Until we regain these losses, we will be relatively impoverished and relatively less safe; we may go into a systemic national decline as in the 1950s and 1960s, when we last made the mistake of refusing to engage with France, Germany, the Netherlands, Italy and Belgium in the original European Economic Community. Now that Britain has definitively lost its empire—for all Johnson’s ludicrous ‘Empire 2.0’ posturing—while the EU includes Ireland to our west, and virtually the entire European continent to our east and south, the mistake is vastly greater.

The reason why we lost all this was not because of the decided will of the British people, after comparing the benefits of EU membership with the costs of Brexit. On the contrary, because of a chronic failure of the opposition parties and sensible Conservatives to unite properly at Westminster in the post-referendum hung parliament 2017-19, the British people were not granted the necessary second referendum to make this judgment after the close initial vote of 2016 which started the Brexit process. 

Above all this was a leadership failure. The 2019 election was not an election primarily on Brexit, but rather on whether Johnson or Corbyn should be prime minister—and there was never much doubt as the outcome of that contest.
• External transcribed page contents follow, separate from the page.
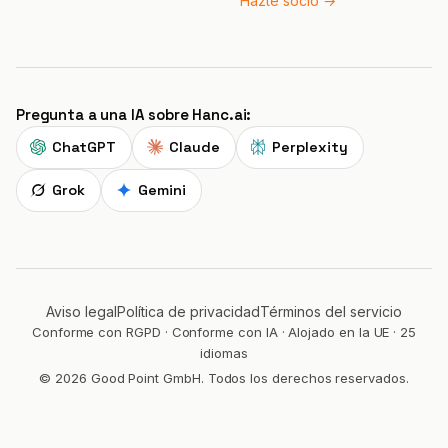
Hazte socio →
Pregunta a una IA sobre Hanc.ai:
ChatGPT
Claude
Perplexity
Grok
Gemini
Aviso legal
Política de privacidad
Términos del servicio
Conforme con RGPD · Conforme con IA · Alojado en la UE · 25
idiomas
© 2026 Good Point GmbH. Todos los derechos reservados.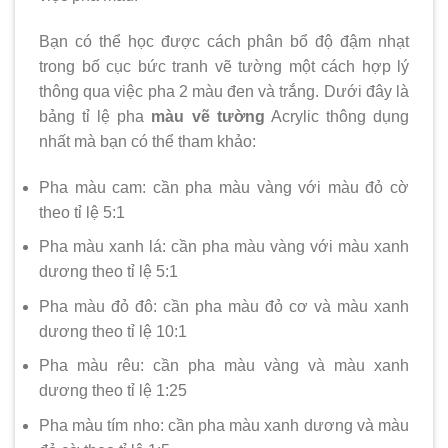
Bạn có thể học được cách phân bổ độ đậm nhạt
trong bố cục bức tranh vẽ tường một cách hợp lý
thông qua việc pha 2 màu đen và trắng. Dưới đây là
bảng tỉ lệ pha
màu vẽ tường
Acrylic thông dụng
nhất mà bạn có thể tham khảo:
Pha màu cam: cần pha màu vàng với màu đỏ cờ
theo tỉ lệ 5:1
Pha màu xanh lá: cần pha màu vàng với màu xanh
dương theo tỉ lệ 5:1
Pha màu đỏ đô: cần pha màu đỏ cơ và màu xanh
dương theo tỉ lệ 10:1
Pha màu rêu: cần pha màu vàng và màu xanh
dương theo tỉ lệ 1:25
Pha màu tím nho: cần pha màu xanh dương và màu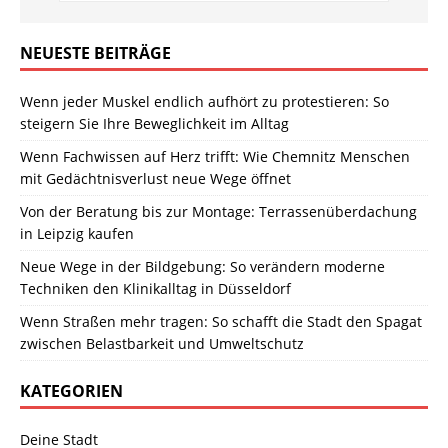
NEUESTE BEITRÄGE
Wenn jeder Muskel endlich aufhört zu protestieren: So
steigern Sie Ihre Beweglichkeit im Alltag
Wenn Fachwissen auf Herz trifft: Wie Chemnitz Menschen
mit Gedächtnisverlust neue Wege öffnet
Von der Beratung bis zur Montage: Terrassenüberdachung
in Leipzig kaufen
Neue Wege in der Bildgebung: So verändern moderne
Techniken den Klinikalltag in Düsseldorf
Wenn Straßen mehr tragen: So schafft die Stadt den Spagat
zwischen Belastbarkeit und Umweltschutz
KATEGORIEN
Deine Stadt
Corbyn’s non-leadership on Brexit was a constant factor in the unfolding disaster at every stage, from the referendum campaign in 2016 until the passage of the Withdrawal Agreement in 2019 without a referendum. 

As for now-disgraced David Cameron, who called the 2016 in-out referendum, it still beggars belief that he did so when there was little demand for it outside the Faragist right, and without even placing an “out” proposition on the table or providing for an effective democratic process in the case of an “out” vote. So a narrow majority fell prey to silly lies—“£350m more a week for the NHS”—painted on the side of a bus, propagated by a clown-leader, Boris Johnson, who only adopted the leave cause as a Tory ploy to usurp Cameron from No 10. And without any exit from Brexit once the bus careered out of control. 

Behind all this was a much longer and deeper leadership failure. Austerity after 2010. A failure to make the case for Britain’s place and opportunities in Europe over many decades. A failure to tackle the regional inequalities and lack of jobs, skills and industry which underpinned disillusion in the “Red Wall”—and which will be made worse still by Brexit.

The imperative now is for good leadership to replace bad leadership. And there is no credible post-Covid-19, post-Johnson plan for a better Britain which does not require a fundamentally closer relationship with the European Union, moving step by step towards rejoin. 

This is a classic case of John Dewey’s dictum that “the cure for the ills of democracy is more democracy.” That’s why I was glad to become chair of the European Movement last month. Founded by Churchill after the Second World War, its mission is to realise Britain’s European destiny. Never has that been more timely or more necessary. Banish the gloom.